Principal Engineer-

Location: London (2 days hybrid)
Duration: 6 months


About the Role

We are looking for a Senior IAM Engineer with deep ForgeRock and PingIdentity expertise to design and implement scalable, cloud-based Identity and Access Management (IAM) solutions for large-scale enterprises.

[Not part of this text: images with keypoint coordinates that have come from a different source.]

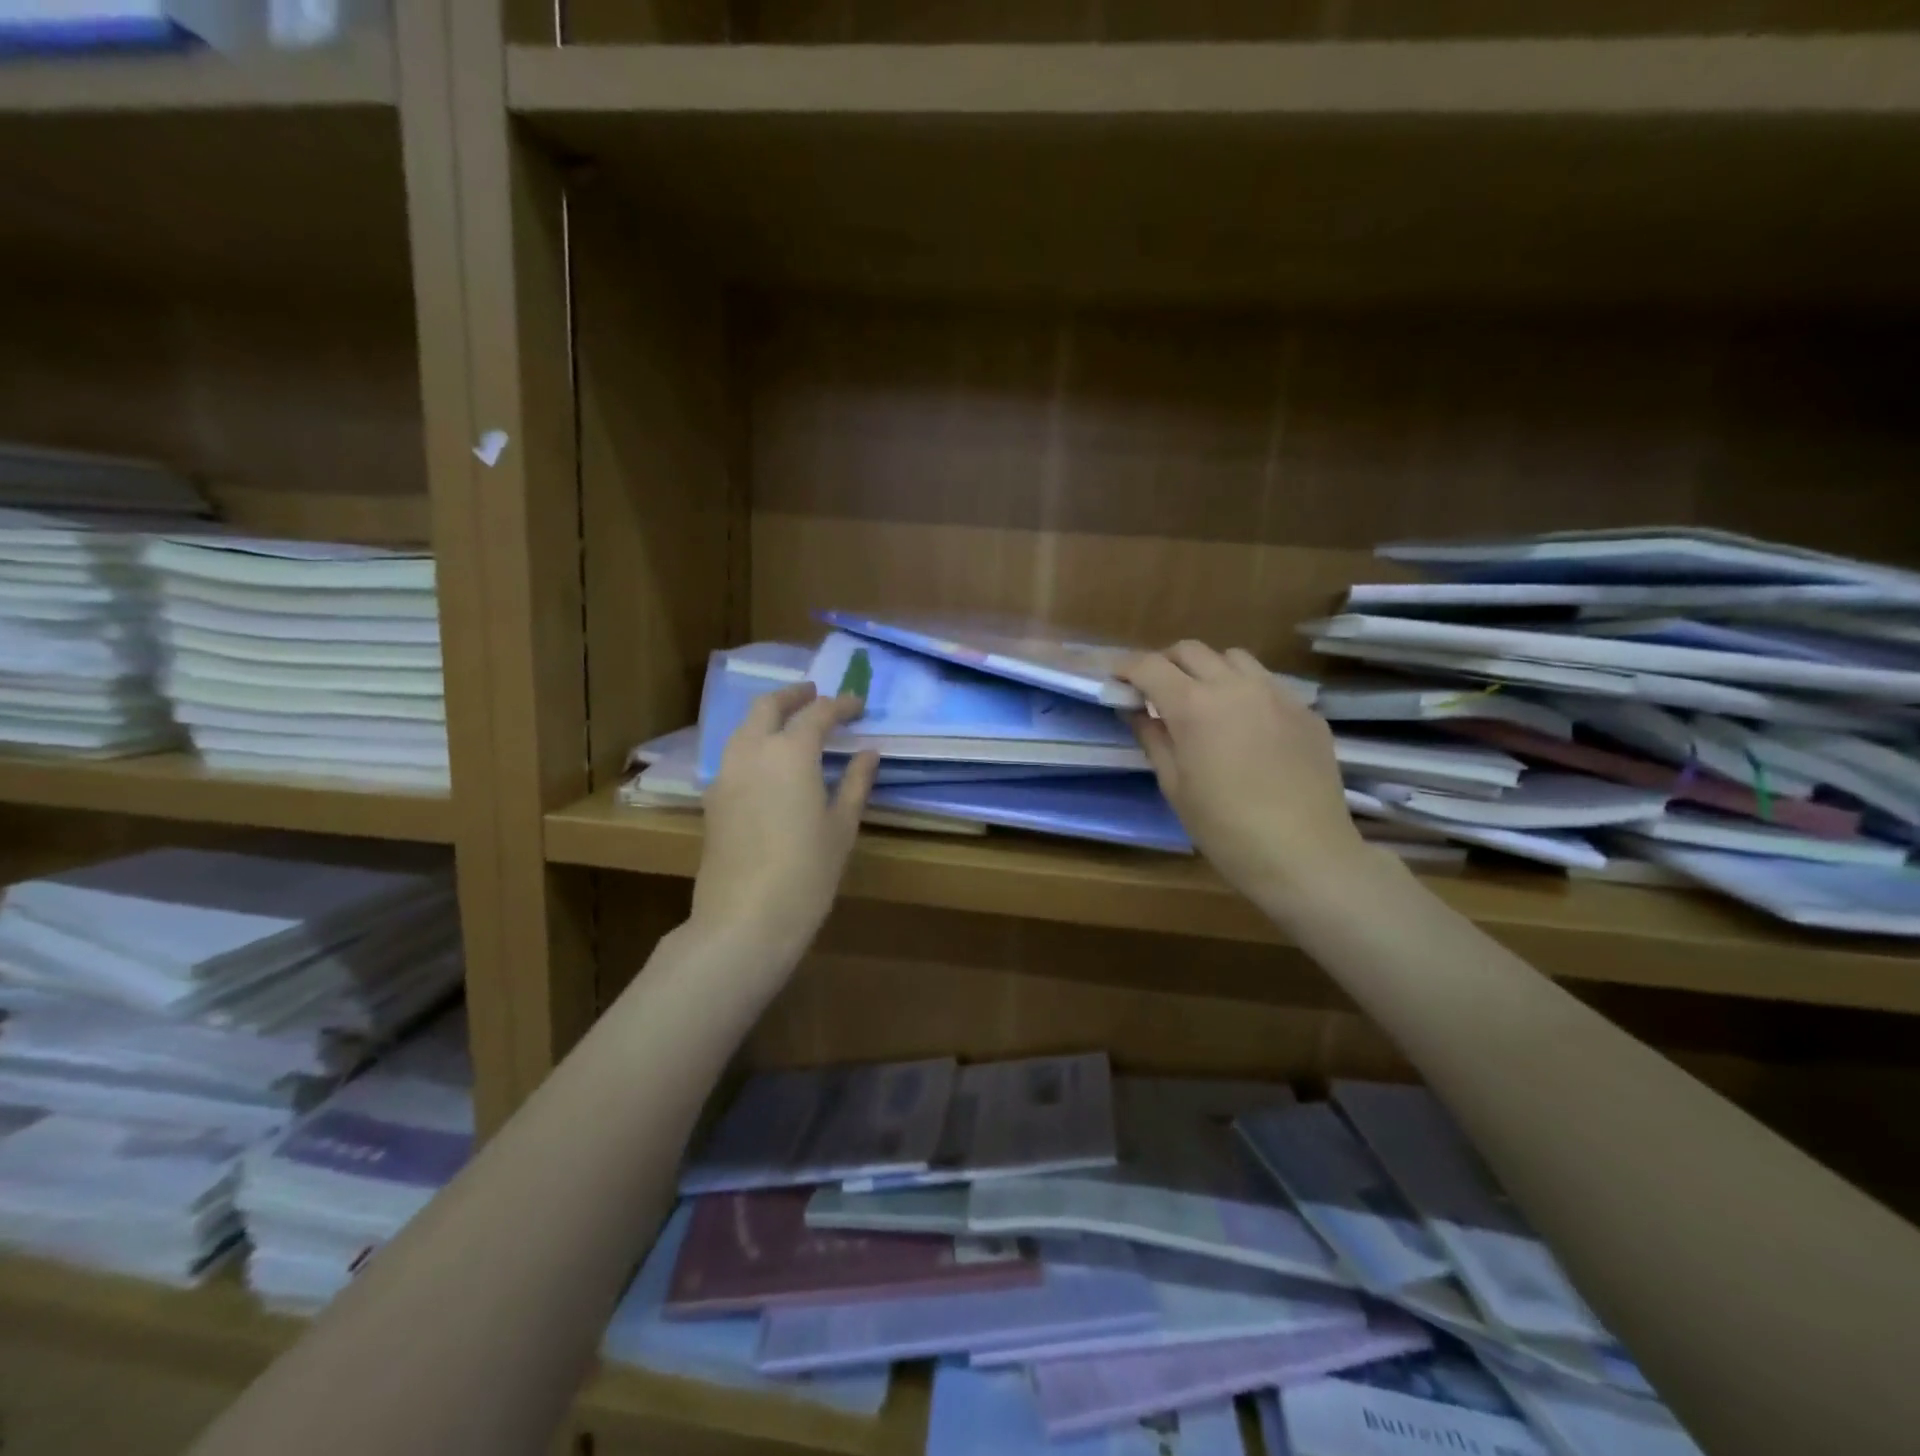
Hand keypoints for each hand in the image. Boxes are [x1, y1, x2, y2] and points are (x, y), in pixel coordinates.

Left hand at [693, 683, 878, 963]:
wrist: (745, 918)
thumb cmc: (807, 872)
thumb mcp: (842, 827)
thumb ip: (855, 783)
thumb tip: (868, 753)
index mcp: (790, 752)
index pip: (817, 714)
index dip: (840, 705)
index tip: (857, 705)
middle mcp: (752, 752)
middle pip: (768, 707)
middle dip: (793, 696)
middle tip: (815, 694)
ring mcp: (725, 774)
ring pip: (744, 728)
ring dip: (768, 717)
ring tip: (792, 724)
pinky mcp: (712, 799)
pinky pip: (734, 755)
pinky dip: (753, 744)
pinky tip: (769, 765)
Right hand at [1121, 642, 1369, 918]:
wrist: (1305, 855)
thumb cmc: (1225, 829)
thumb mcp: (1175, 786)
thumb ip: (1153, 739)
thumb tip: (1136, 711)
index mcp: (1194, 706)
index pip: (1149, 666)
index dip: (1126, 668)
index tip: (1116, 680)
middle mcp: (1235, 686)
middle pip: (1191, 650)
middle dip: (1165, 663)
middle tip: (1154, 691)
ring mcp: (1277, 694)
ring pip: (1234, 658)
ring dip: (1208, 669)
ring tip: (1204, 701)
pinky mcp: (1306, 711)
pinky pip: (1267, 684)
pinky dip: (1245, 691)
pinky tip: (1246, 726)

If you have experience leading IAM deployments at scale (10M+ active users), along with a strong security and authentication background, we want to hear from you!

Key Responsibilities

• Architect, configure, and deploy ForgeRock-based IAM solutions (PingGateway, PingAM, PingIDM, PingDS) in high-scale corporate environments.

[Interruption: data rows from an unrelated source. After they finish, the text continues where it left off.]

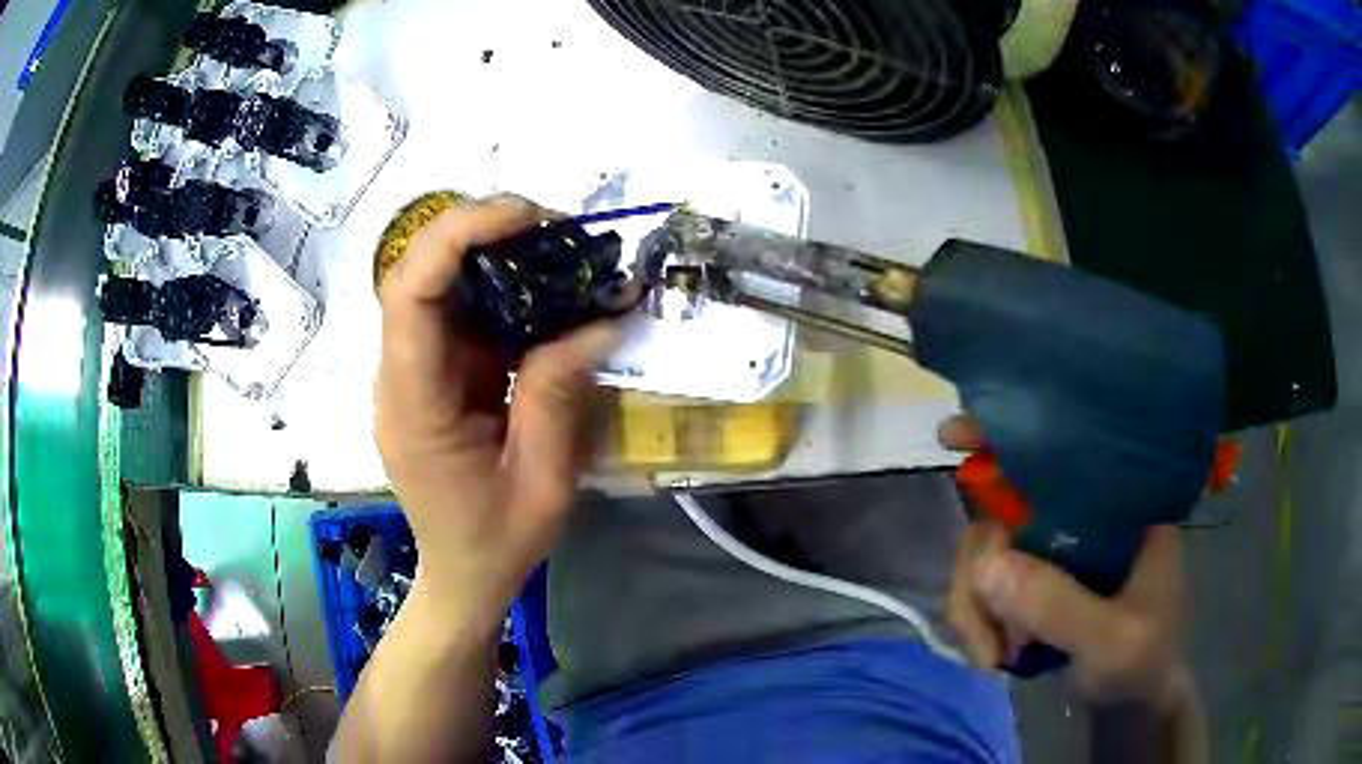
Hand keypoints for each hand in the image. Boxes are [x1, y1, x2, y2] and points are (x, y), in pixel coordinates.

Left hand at [375, 195, 618, 622]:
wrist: (462, 575)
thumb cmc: (498, 541)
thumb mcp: (544, 481)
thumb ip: (558, 395)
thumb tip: (599, 320)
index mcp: (414, 407)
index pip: (409, 296)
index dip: (457, 237)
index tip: (525, 216)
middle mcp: (400, 379)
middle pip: (416, 276)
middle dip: (480, 233)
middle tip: (554, 228)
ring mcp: (412, 375)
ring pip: (438, 288)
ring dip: (494, 257)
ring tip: (559, 252)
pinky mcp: (433, 377)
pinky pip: (459, 317)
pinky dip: (501, 292)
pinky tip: (546, 293)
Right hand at [941, 416, 1190, 708]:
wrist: (1135, 699)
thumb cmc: (1144, 660)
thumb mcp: (1113, 640)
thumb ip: (1060, 606)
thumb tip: (986, 565)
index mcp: (1118, 504)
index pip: (1060, 453)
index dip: (1006, 438)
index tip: (952, 437)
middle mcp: (1080, 516)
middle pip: (1003, 511)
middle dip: (977, 573)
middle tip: (982, 634)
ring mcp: (1054, 549)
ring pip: (986, 553)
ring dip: (975, 608)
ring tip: (993, 657)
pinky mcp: (1035, 581)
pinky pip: (985, 587)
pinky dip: (978, 623)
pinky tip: (994, 656)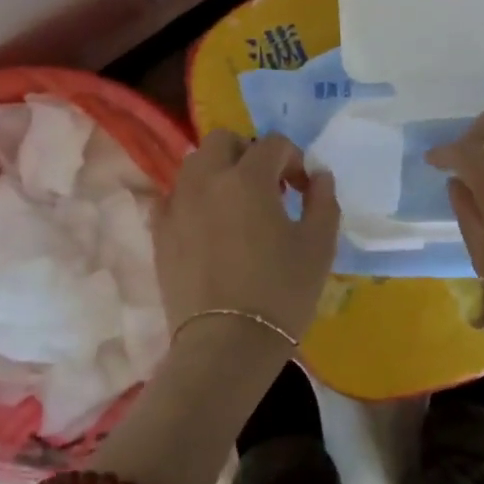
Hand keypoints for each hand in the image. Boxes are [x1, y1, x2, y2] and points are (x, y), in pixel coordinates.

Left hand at [155, 130, 340, 343]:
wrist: (226, 344)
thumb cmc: (281, 292)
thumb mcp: (319, 246)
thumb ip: (323, 201)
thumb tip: (319, 176)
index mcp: (248, 178)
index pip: (272, 144)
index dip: (293, 159)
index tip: (303, 188)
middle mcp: (207, 180)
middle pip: (223, 140)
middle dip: (248, 152)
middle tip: (267, 185)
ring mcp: (177, 204)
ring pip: (194, 165)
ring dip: (219, 172)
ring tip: (237, 205)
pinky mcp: (159, 232)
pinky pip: (174, 197)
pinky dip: (193, 199)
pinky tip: (208, 226)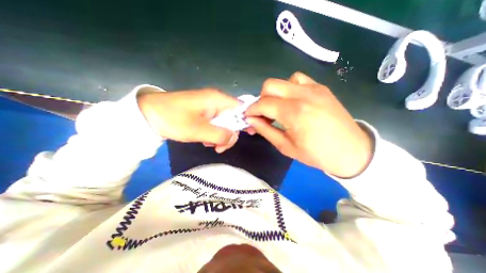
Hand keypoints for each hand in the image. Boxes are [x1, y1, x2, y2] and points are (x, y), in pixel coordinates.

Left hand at [138, 88, 240, 153]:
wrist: (147, 114)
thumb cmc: (173, 119)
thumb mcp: (198, 130)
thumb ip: (220, 135)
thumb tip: (234, 137)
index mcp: (218, 100)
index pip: (241, 108)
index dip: (247, 120)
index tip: (250, 134)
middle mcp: (216, 101)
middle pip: (233, 118)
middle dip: (229, 134)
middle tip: (219, 148)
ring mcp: (210, 107)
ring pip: (224, 123)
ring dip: (220, 136)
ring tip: (210, 145)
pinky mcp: (204, 113)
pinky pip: (215, 124)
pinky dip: (213, 134)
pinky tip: (205, 140)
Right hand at [245, 72, 372, 176]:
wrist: (351, 151)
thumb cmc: (317, 154)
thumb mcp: (286, 147)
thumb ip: (265, 130)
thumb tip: (251, 120)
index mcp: (294, 113)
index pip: (263, 104)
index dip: (251, 110)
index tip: (248, 117)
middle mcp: (303, 95)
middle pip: (270, 85)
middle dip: (261, 99)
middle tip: (263, 114)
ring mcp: (314, 89)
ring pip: (283, 81)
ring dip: (275, 93)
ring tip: (278, 108)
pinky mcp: (321, 88)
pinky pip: (298, 80)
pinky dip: (289, 88)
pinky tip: (292, 101)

• Develop cloud-based, resilient, and scalable IAM solutions supporting millions of users.

• Implement OAuth2, OIDC, PKI, PSD2 SCA, WebAuthN, Passkey authentication, and integrate biometric authentication (on-device & server-side).

• Secure Java microservices using Java keystore providers, PKCS#11, HSM, CSM, symmetric & asymmetric encryption, token signing, verification, and mA-TLS.

• Conduct vulnerability scanning, security patching, and risk assessments for IAM platforms.

• Lead Agile/Scrum teams, ensuring high-quality delivery and mentoring AVP/VP-level engineers.

• Collaborate with security, compliance, and product teams to drive IAM best practices in DevSecOps.

Required Skills & Experience

✅ 5+ years of hands-on experience configuring and deploying ForgeRock COTS-based IAM solutions.
✅ Proven track record designing large-scale IAM architectures (10M+ users).
✅ Deep expertise in identity federation, SSO, authentication, authorization, and related security frameworks.
✅ Strong background in JavaScript, Java, Python for IAM scripting and integration.
✅ Hands-on experience with password policies, OTP algorithms, mobile authenticators, security tokens.
✅ Experience with HSM, CSM, PKCS#11, token signing, encryption, and TLS security.
✅ Strong understanding of OAuth2, OIDC, PKI, and PSD2 SCA.
✅ Agile/Scrum leadership experience, with a track record of mentoring teams.
✅ Open-source contributions are a plus.

Certifications & Training

• Certification or proof of completion of ForgeRock Deep-Dive “4xx” training courses preferred.